Grail mod’u bildiğimiz Capture the Flag ile aynı. Yalnız bayrak yerine kutsal
kaseyi kapmaya çalışıyorsunuz. Kaptığınız gibi kendi bölgenize götürürseniz puan
kazanıyorsunuz. Multiplayer haritaları yeterli, hatta ek olarak herhangi bir
özelliğinize ekstra bir level daha verebilirsiniz. Bu kombonuz, vuruşunuz veya
herhangi bir gücünüz olabilir. Multiplayer, Single’a göre daha hızlı bir
oynanışa sahip. Hatta tek kişilik senaryoda kazık yutmuş gibi zıplayan adamımız,
Multiplayer’da ileriye, adeta tavşan gibi zıplıyor.
Knights of the Temple 2’yi oynarsanız bir kaç ipucu var. Artık arkadan gelen
saldırılara açık olduğunuz için sırtınızı duvara veya tehlikeli olmayan bir yere
verin. Düşmanlarınızın bazılarında çift kılıç oluyor ve çok hızlı kombine
yapıyorlar. Bu tür rakiplerinize karşı karambolde kalmamaya ve onun saldırısı
bitmeden üstüne gitmemeye çalışın. Özellikle üst zorluk seviyesinde çok fazla
can yakıcı oluyorlar. Çift el kılıç her zaman daha etkili ve hızlı, tek kalkan
ve kılıç savunması fazla, ancak etkisi az oluyor. Ben oyun genelinde çift kılıcı
tercih ettim.
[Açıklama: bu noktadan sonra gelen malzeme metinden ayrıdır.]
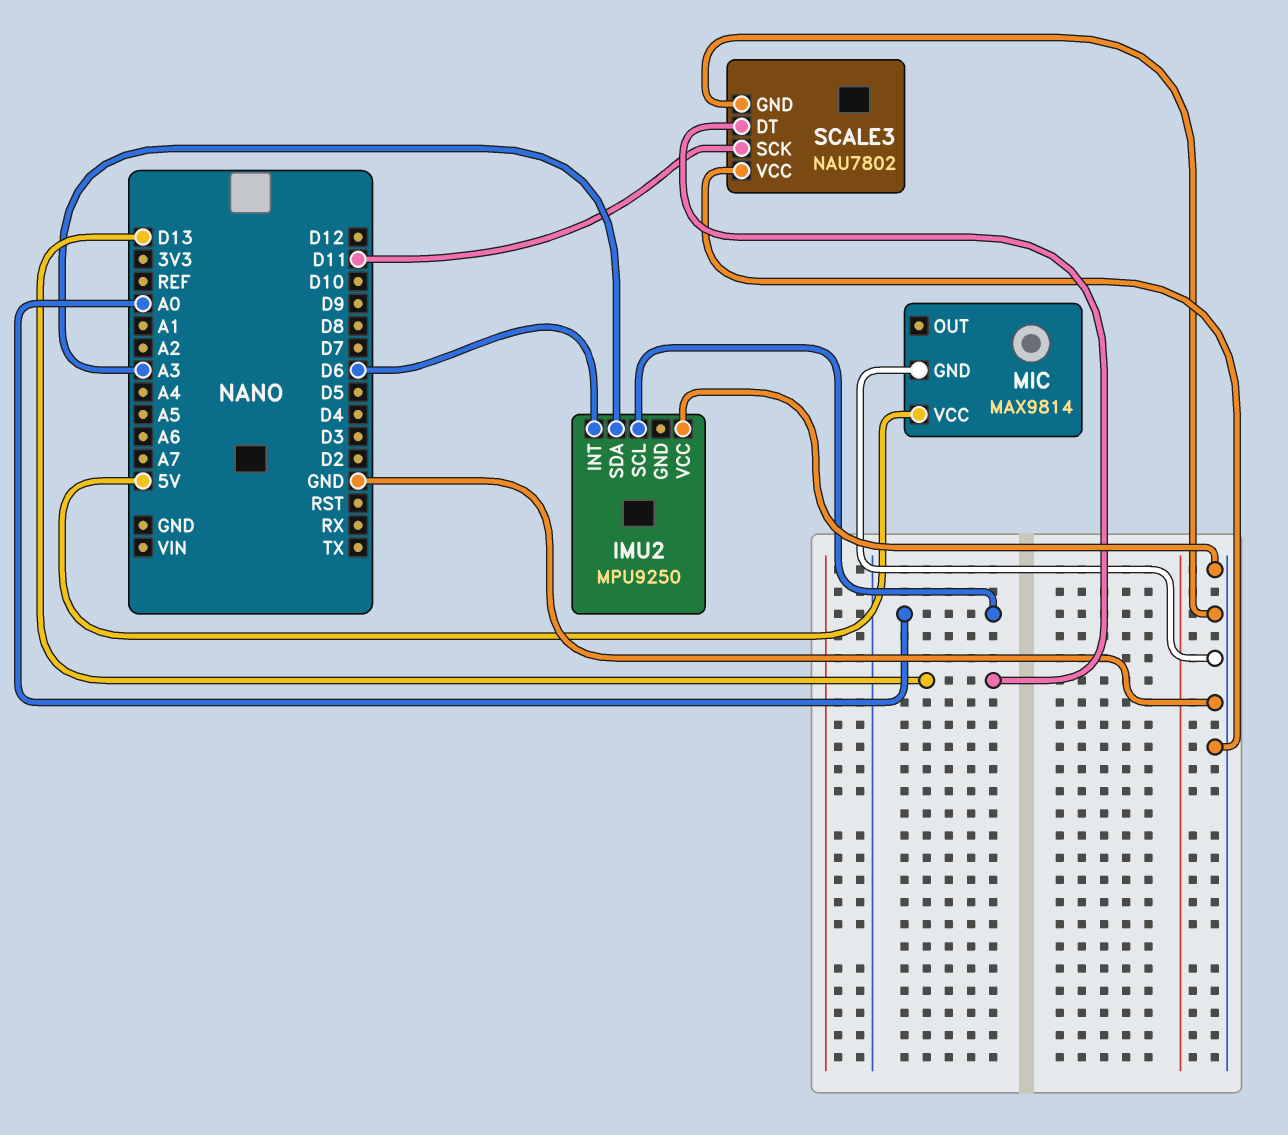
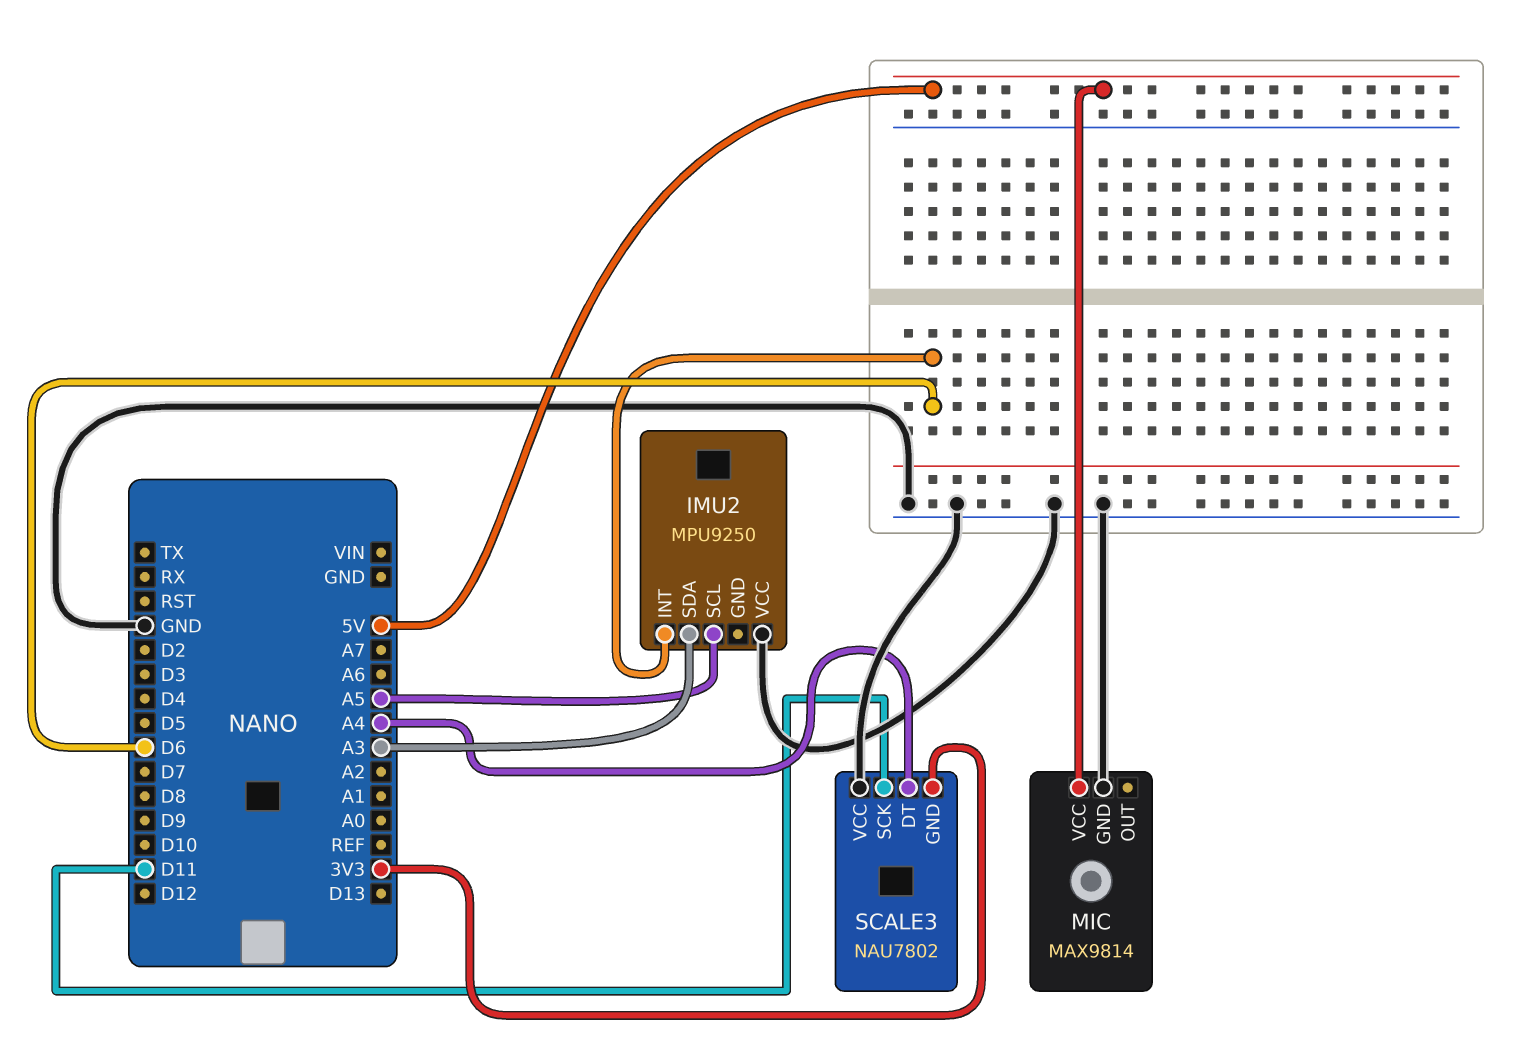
IMU2 pin SCL: A0 -> A5
SCALE3 pin DT: D13 -> A4
SCALE3 pin GND: GND -> 3V3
Haritaları tümüyle dolaşın, çünkü gitmediğiniz yerlerde sağlık
şişeleri, para veya işinize yarayacak eşyalar çıkabiliyor. Oyunun başında
Yigar’a gidin ve şehri kurtarın, çünkü buradan alacağınız yan görevler ile ana
görevinizin yolunu açmış oluyorsunuz. Dead Island görevinde, yer altında
karşınıza çıkan ölülere ok atın, tek vuruşta ölüyorlar. Karşınıza çıkan mini
oyunlardan bazı zamanlar değerli bir silah veya altın kazanabiliyorsunuz. Bu
yüzden çoğunu denemekte fayda var diyorum. Pasif çalışan güçlerinizi arttırın,
onlar dışında kalan 4 ana yeteneğinizde açık olsun. Oyunun ilerleyen
bölümlerinde cehennem yaratıklarına karşı çok etkili oluyorlar. Özel
vuruşlarınızda ve kombolardan hepsini değil, ancak etkili olan bir kaç tanesini
açın ve biri veya ikisi üzerinde uzman olun.
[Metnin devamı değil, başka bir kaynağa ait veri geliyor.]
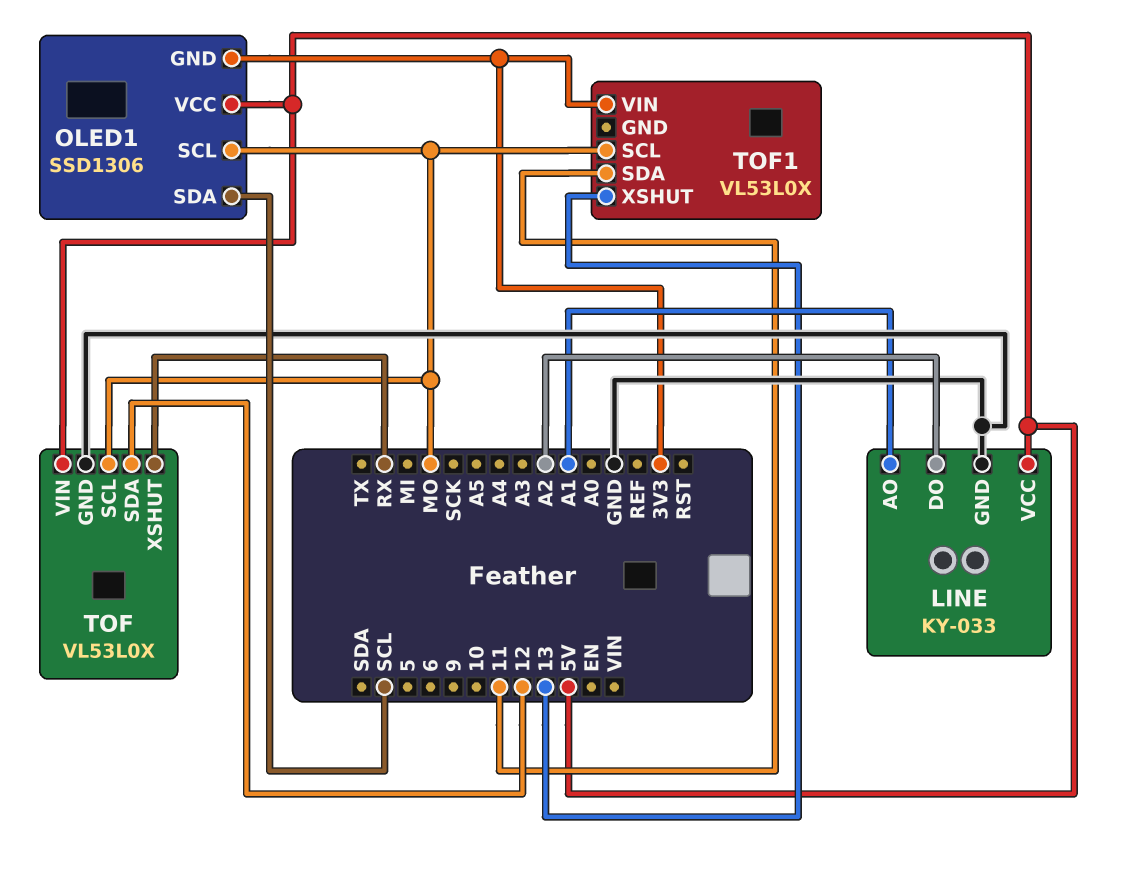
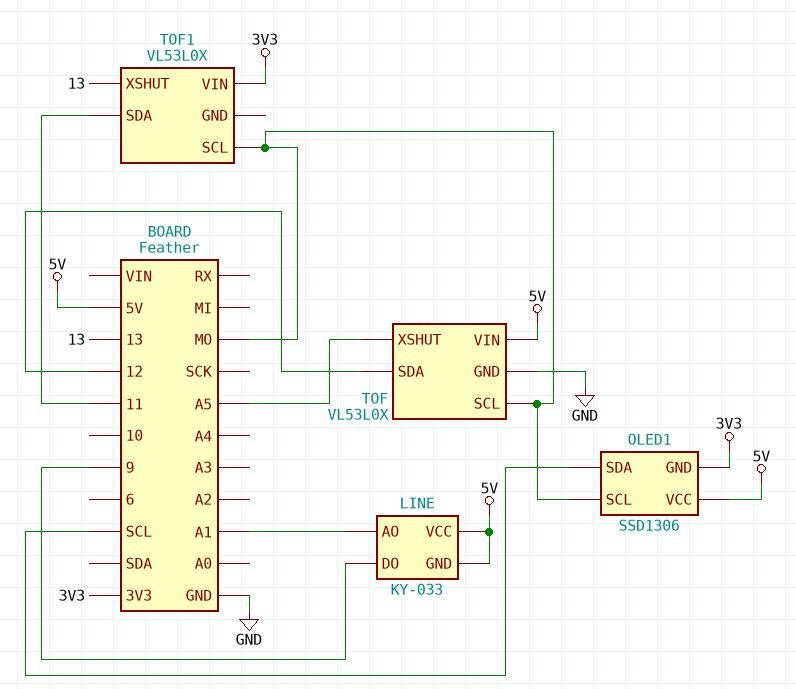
LINE pin DO: A2 -> 9
LINE pin GND: GND -> 5V
TOF pin XSHUT: RX -> A5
Knights of The Temple 2 kesinlikle ilk oyundan daha iyi ve harika olmuş. İlkine
göre çok daha serbest olsakta yine de belli olan bir çizgiden ilerliyoruz. KOTT
1’deki sık sık ekrana gelen harika sinematikler burada yer almıyor. Birinci
oyundan kaliteli olduğu su götürmez bir gerçek, ancak piyasada da alternatif bir
oyun olacağı da su götürmez bir gerçek. Yapım bu hali ile geçen sene çıksa bence
çok daha iyi iş yapardı. Ayrıca Prince of Persia 3 ile aynı zamanlarda çıkması
işini daha da zorlaştırıyor. KOTT 2’yi ilk oyununu oynayanlara ve sevenlerine
tavsiye ediyorum. Belki Pop 3’den sonra tatlı niyetine gidebilir, aksiyon
seviyorsanız. Pop 3’ün verdiği zevki vermeyebilir. Yine de alternatifler
arasında piyasadaki bir çok vasat oyundan daha kaliteli.